Step 1 :Test the claim that the proportion of people who own cats is larger than 10% at the 0.05 significance level. The null hypothesis is that the proportion is equal to or less than 10%, and the alternative hypothesis is that the proportion is greater than 10%. The test is right-tailed.
Step 2 :We are given a sample of 400 people, and 15% of them own cats. We can use this information to calculate the test statistic and the p-value.
Step 3 :The test statistic is calculated as the difference between the sample proportion and the hypothesized proportion, divided by the standard error of the proportion. The p-value is the probability of observing a test statistic as extreme as, or more extreme than, the observed test statistic, under the null hypothesis.
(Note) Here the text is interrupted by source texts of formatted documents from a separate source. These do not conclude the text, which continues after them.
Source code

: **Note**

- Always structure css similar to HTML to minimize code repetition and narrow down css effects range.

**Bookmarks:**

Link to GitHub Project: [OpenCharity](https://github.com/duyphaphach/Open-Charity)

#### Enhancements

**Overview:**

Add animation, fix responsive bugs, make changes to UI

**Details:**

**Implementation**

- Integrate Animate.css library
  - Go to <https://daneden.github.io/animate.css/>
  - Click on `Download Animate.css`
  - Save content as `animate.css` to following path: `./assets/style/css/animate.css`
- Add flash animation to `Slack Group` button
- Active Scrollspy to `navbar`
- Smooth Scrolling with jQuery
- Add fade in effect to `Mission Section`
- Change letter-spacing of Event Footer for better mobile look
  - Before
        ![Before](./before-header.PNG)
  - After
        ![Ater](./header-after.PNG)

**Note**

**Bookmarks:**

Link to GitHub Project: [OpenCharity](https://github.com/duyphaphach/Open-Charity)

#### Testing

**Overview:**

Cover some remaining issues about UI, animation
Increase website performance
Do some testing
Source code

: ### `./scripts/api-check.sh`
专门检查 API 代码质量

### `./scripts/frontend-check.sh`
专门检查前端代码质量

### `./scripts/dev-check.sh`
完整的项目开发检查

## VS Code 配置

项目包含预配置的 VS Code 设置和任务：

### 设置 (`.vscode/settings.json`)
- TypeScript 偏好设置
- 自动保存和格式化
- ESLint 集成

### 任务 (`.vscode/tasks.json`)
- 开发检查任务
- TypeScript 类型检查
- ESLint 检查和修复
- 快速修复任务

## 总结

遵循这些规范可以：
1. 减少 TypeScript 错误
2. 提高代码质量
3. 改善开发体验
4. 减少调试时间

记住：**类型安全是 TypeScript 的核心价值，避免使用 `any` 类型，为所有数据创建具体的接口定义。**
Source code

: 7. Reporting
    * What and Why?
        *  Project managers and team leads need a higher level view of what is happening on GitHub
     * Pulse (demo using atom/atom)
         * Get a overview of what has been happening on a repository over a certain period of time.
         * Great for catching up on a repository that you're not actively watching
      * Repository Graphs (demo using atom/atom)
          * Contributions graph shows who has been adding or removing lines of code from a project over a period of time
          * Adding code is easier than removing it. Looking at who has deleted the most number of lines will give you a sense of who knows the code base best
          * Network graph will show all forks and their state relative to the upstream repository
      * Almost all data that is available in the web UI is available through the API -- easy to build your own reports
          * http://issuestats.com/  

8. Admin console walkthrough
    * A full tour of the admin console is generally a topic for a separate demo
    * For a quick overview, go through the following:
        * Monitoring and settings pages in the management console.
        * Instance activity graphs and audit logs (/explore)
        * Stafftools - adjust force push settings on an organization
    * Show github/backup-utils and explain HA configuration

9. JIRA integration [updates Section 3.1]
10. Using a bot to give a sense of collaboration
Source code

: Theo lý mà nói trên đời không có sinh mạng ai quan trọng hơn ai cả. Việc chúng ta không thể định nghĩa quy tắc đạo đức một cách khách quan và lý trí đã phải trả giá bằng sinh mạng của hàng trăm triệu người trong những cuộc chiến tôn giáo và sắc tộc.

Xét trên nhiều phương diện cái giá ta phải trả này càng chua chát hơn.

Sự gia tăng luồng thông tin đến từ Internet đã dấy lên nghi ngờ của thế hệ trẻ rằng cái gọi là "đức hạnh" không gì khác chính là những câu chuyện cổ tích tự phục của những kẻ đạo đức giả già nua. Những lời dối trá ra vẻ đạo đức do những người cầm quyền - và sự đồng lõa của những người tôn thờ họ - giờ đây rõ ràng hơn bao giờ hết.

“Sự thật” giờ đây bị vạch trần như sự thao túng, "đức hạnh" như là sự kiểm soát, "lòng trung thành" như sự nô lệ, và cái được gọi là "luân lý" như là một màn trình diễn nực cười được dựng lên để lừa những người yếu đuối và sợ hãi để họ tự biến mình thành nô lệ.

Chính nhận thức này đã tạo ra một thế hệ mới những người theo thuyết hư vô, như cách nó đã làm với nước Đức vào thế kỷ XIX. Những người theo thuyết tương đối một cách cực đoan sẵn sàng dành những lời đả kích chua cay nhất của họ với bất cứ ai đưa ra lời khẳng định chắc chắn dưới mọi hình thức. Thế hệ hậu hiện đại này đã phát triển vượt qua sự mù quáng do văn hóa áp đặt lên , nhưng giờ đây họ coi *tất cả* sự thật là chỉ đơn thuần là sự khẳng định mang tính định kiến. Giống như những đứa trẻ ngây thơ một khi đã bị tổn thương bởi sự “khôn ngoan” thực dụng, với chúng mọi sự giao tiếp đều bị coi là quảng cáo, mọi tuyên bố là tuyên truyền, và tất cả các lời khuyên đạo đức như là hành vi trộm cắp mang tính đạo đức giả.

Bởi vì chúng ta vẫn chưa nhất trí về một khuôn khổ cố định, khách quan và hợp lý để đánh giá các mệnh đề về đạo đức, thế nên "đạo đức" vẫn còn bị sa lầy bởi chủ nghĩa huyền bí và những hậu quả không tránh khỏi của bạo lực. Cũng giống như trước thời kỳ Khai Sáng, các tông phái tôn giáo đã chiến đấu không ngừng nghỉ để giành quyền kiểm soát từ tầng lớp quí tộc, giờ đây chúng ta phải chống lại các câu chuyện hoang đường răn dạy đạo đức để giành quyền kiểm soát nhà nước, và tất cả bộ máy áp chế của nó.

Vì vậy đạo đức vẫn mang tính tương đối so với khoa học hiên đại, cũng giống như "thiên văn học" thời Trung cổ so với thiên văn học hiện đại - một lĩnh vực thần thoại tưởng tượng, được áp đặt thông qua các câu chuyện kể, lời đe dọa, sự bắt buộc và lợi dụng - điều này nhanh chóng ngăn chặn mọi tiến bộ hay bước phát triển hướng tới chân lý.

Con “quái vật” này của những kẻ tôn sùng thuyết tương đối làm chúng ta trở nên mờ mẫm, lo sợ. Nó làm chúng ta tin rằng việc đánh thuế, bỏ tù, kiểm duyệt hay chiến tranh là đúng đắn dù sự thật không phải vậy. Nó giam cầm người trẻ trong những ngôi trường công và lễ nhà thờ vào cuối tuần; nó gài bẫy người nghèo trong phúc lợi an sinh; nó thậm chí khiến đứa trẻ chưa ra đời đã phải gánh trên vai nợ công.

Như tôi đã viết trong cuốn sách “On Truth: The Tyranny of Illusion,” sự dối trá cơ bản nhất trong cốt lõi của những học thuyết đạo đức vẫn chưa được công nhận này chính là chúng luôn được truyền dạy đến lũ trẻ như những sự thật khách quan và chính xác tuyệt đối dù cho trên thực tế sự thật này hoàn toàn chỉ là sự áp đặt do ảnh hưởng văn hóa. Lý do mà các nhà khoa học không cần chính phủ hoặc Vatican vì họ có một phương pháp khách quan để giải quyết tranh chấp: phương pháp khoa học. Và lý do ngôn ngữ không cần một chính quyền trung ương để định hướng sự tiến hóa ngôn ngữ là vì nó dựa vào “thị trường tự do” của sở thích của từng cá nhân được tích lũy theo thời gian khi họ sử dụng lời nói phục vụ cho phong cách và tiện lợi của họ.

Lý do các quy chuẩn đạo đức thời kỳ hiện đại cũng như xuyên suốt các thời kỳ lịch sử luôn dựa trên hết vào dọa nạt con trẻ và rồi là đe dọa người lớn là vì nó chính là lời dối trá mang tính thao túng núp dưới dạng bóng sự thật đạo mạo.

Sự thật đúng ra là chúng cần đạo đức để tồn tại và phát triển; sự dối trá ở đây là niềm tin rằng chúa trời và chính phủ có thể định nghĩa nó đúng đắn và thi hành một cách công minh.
Step 4 :We can then compare the p-value to the significance level to decide whether to reject or fail to reject the null hypothesis. If the p-value is less than the significance level, we reject the null hypothesis. If the p-value is greater than the significance level, we fail to reject the null hypothesis.
Step 5 :The test statistic is approximately \(3.33\) and the p-value is approximately \(0.00043\).
Step 6 :Since the p-value is less than the significance level of 0.05, we reject the null hypothesis. This means that we have enough evidence to support the claim that the proportion of people who own cats is larger than 10%.
Step 7 :Final Answer: The test statistic is approximately \(\boxed{3.33}\) and the p-value is approximately \(\boxed{0.00043}\). Based on this, we \(\boxed{reject the null hypothesis}\).